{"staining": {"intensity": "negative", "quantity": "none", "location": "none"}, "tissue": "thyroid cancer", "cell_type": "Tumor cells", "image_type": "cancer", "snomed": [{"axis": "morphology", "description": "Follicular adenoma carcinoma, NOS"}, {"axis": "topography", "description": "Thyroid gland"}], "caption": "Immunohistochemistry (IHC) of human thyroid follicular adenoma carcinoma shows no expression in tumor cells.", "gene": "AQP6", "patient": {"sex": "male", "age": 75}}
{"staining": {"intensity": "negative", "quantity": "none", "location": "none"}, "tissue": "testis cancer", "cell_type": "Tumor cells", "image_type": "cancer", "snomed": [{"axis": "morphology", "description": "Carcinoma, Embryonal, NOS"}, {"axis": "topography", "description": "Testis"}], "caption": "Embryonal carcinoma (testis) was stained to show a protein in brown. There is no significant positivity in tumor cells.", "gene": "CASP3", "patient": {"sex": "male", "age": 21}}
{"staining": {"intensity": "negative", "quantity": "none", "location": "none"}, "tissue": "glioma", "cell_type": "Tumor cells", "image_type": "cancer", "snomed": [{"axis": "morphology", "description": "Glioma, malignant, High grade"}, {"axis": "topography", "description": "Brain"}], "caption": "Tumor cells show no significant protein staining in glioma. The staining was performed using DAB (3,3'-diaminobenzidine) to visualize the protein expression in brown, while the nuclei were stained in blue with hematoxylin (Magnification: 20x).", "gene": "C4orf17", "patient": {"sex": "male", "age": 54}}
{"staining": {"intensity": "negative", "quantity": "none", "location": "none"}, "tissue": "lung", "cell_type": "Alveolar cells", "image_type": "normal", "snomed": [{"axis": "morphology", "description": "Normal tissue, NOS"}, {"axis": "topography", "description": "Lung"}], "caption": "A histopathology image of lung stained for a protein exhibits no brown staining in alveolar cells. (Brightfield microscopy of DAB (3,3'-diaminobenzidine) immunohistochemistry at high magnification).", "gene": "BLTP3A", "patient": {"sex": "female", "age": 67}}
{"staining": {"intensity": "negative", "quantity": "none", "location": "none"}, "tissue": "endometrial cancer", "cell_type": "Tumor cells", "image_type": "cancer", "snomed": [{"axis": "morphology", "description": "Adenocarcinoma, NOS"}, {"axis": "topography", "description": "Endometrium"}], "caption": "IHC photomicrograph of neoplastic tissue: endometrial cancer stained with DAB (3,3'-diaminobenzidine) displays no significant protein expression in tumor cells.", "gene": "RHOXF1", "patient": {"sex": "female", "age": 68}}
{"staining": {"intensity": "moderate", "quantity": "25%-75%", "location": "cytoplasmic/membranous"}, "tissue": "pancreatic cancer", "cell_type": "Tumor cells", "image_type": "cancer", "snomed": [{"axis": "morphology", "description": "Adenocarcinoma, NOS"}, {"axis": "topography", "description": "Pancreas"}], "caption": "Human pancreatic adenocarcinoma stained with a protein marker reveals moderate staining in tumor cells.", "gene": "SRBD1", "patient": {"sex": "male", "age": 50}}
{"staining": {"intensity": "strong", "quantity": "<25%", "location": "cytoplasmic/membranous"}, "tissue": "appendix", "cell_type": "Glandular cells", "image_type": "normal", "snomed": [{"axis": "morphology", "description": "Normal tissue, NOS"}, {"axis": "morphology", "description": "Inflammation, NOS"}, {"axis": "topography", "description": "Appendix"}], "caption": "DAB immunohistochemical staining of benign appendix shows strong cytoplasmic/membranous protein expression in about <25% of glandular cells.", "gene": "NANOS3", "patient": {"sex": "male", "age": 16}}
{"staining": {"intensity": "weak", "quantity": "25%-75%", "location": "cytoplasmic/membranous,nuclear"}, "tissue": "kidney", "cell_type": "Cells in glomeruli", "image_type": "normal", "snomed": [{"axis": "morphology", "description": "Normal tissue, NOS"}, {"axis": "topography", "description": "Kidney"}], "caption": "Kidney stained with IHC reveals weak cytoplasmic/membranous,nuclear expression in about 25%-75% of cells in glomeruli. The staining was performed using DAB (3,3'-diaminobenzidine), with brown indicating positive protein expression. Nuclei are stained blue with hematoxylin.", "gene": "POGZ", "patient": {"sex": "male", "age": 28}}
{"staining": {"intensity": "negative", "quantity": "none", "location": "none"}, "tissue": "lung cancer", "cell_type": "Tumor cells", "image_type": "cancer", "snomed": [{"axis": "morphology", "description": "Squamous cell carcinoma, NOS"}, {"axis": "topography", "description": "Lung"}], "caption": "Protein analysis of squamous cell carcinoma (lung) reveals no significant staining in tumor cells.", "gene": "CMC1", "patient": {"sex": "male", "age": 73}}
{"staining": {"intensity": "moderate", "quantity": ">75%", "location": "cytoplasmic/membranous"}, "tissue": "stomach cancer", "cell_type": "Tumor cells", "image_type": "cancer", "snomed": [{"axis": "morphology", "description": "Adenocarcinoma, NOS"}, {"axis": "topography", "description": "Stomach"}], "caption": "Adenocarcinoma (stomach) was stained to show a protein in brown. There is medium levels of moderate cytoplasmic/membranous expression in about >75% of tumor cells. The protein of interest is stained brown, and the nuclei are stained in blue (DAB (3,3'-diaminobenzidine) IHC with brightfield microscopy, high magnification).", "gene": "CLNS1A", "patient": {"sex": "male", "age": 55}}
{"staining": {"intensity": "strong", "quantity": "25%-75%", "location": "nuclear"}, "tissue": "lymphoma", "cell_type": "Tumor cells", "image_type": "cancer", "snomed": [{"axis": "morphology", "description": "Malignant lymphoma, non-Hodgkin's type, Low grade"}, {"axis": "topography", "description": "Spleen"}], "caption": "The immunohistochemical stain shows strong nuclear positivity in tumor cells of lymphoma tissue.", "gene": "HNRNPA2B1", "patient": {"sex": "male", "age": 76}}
-*-*-
*ACTIVITY*
Set down the records again without altering a word.

*RESULT*
{"staining": {"intensity": "negative", "quantity": "none", "location": "none"}, "tissue": "thyroid cancer", "cell_type": "Tumor cells", "image_type": "cancer", "snomed": [{"axis": "morphology", "description": "Follicular adenoma carcinoma, NOS"}, {"axis": "topography", "description": "Thyroid gland"}], "caption": "Immunohistochemistry (IHC) of human thyroid follicular adenoma carcinoma shows no expression in tumor cells.", "gene": "AQP6", "patient": {"sex": "male", "age": 75}}
{"staining": {"intensity": "negative", "quantity": "none", "location": "none"}, "tissue": "testis cancer", "cell_type": "Tumor cells", "image_type": "cancer", "snomed": [{"axis": "morphology", "description": "Carcinoma, Embryonal, NOS"}, {"axis": "topography", "description": "Testis"}], "caption": "Embryonal carcinoma (testis) was stained to show a protein in brown. There is no significant positivity in tumor cells.", "gene": "CASP3", "patient": {"sex": "male", "age": 21}}
{"staining": {"intensity": "negative", "quantity": "none", "location": "none"}, "tissue": "glioma", "cell_type": "Tumor cells", "image_type": "cancer", "snomed": [{"axis": "morphology", "description": "Glioma, malignant, High grade"}, {"axis": "topography", "description": "Brain"}], "caption": "Tumor cells show no significant protein staining in glioma. The staining was performed using DAB (3,3'-diaminobenzidine) to visualize the protein expression in brown, while the nuclei were stained in blue with hematoxylin (Magnification: 20x).", "gene": "C4orf17", "patient": {"sex": "male", "age": 54}}
{"staining": {"intensity": "negative", "quantity": "none", "location": "none"}, "tissue": "lung", "cell_type": "Alveolar cells", "image_type": "normal", "snomed": [{"axis": "morphology", "description": "Normal tissue, NOS"}, {"axis": "topography", "description": "Lung"}], "caption": "A histopathology image of lung stained for a protein exhibits no brown staining in alveolar cells. (Brightfield microscopy of DAB (3,3'-diaminobenzidine) immunohistochemistry at high magnification).", "gene": "BLTP3A", "patient": {"sex": "female", "age": 67}}
{"staining": {"intensity": "negative", "quantity": "none", "location": "none"}, "tissue": "endometrial cancer", "cell_type": "Tumor cells", "image_type": "cancer", "snomed": [{"axis": "morphology", "description": "Adenocarcinoma, NOS"}, {"axis": "topography", "description": "Endometrium"}], "caption": "IHC photomicrograph of neoplastic tissue: endometrial cancer stained with DAB (3,3'-diaminobenzidine) displays no significant protein expression in tumor cells.", "gene": "RHOXF1", "patient": {"sex": "female", "age": 68}}
{"staining": {"intensity": "moderate", "quantity": "25%-75%", "location": "cytoplasmic/membranous"}, "tissue": "pancreatic cancer", "cell_type": "Tumor cells", "image_type": "cancer", "snomed": [{"axis": "morphology", "description": "Adenocarcinoma, NOS"}, {"axis": "topography", "description": "Pancreas"}], "caption": "Human pancreatic adenocarcinoma stained with a protein marker reveals moderate staining in tumor cells.", "gene": "SRBD1", "patient": {"sex": "male", "age": 50}}
{"staining": {"intensity": "strong", "quantity": "<25%", "location": "cytoplasmic/membranous"}, "tissue": "appendix", "cell_type": "Glandular cells", "image_type": "normal", "snomed": [{"axis": "morphology", "description": "Normal tissue, NOS"}, {"axis": "morphology", "description": "Inflammation, NOS"}, {"axis": "topography", "description": "Appendix"}], "caption": "DAB immunohistochemical staining of benign appendix shows strong cytoplasmic/membranous protein expression in about <25% of glandular cells.", "gene": "NANOS3", "patient": {"sex": "male", "age": 16}}
{"staining": {"intensity": "weak", "quantity": "25%-75%", "location": "cytoplasmic/membranous,nuclear"}, "tissue": "kidney", "cell_type": "Cells in glomeruli", "image_type": "normal", "snomed": [{"axis": "morphology", "description": "Normal tissue, NOS"}, {"axis": "topography", "description": "Kidney"}], "caption": "Kidney stained with IHC reveals weak cytoplasmic/membranous,nuclear expression in about 25%-75% of cells in glomeruli. The staining was performed using DAB (3,3'-diaminobenzidine), with brown indicating positive protein expression. Nuclei are stained blue with hematoxylin.", "gene": "POGZ", "patient": {"sex": "male", "age": 28}}
{"staining": {"intensity": "negative", "quantity": "none", "location": "none"}, "tissue": "lung cancer", "cell_type": "Tumor cells", "image_type": "cancer", "snomed": [{"axis": "morphology", "description": "Squamous cell carcinoma, NOS"}, {"axis": "topography", "description": "Lung"}], "caption": "Protein analysis of squamous cell carcinoma (lung) reveals no significant staining in tumor cells.", "gene": "CMC1", "patient": {"sex": "male", "age": 73}}
{"staining": {"intensity": "moderate", "quantity": ">75%", "location": "cytoplasmic/membranous"}, "tissue": "stomach cancer", "cell_type": "Tumor cells", "image_type": "cancer", "snomed": [{"axis": "morphology", "description": "Adenocarcinoma, NOS"}, {"axis": "topography", "description": "Stomach"}], "caption": "Adenocarcinoma (stomach) was stained to show a protein in brown. There is medium levels of moderate cytoplasmic/membranous expression in about >75% of tumor cells. The protein of interest is stained brown, and the nuclei are stained in blue (DAB (3,3'-diaminobenzidine) IHC with brightfield microscopy, high magnification).", "gene": "CLNS1A", "patient": {"sex": "male", "age": 55}}
{"staining": {"intensity": "strong", "quantity": "25%-75%", "location": "nuclear"}, "tissue": "lymphoma", "cell_type": "Tumor cells", "image_type": "cancer", "snomed": [{"axis": "morphology", "description": "Malignant lymphoma, non-Hodgkin's type, Low grade"}, {"axis": "topography", "description": "Spleen"}], "caption": "The immunohistochemical stain shows strong nuclear positivity in tumor cells of lymphoma tissue.", "gene": "HNRNPA2B1", "patient": {"sex": "male", "age": 76}}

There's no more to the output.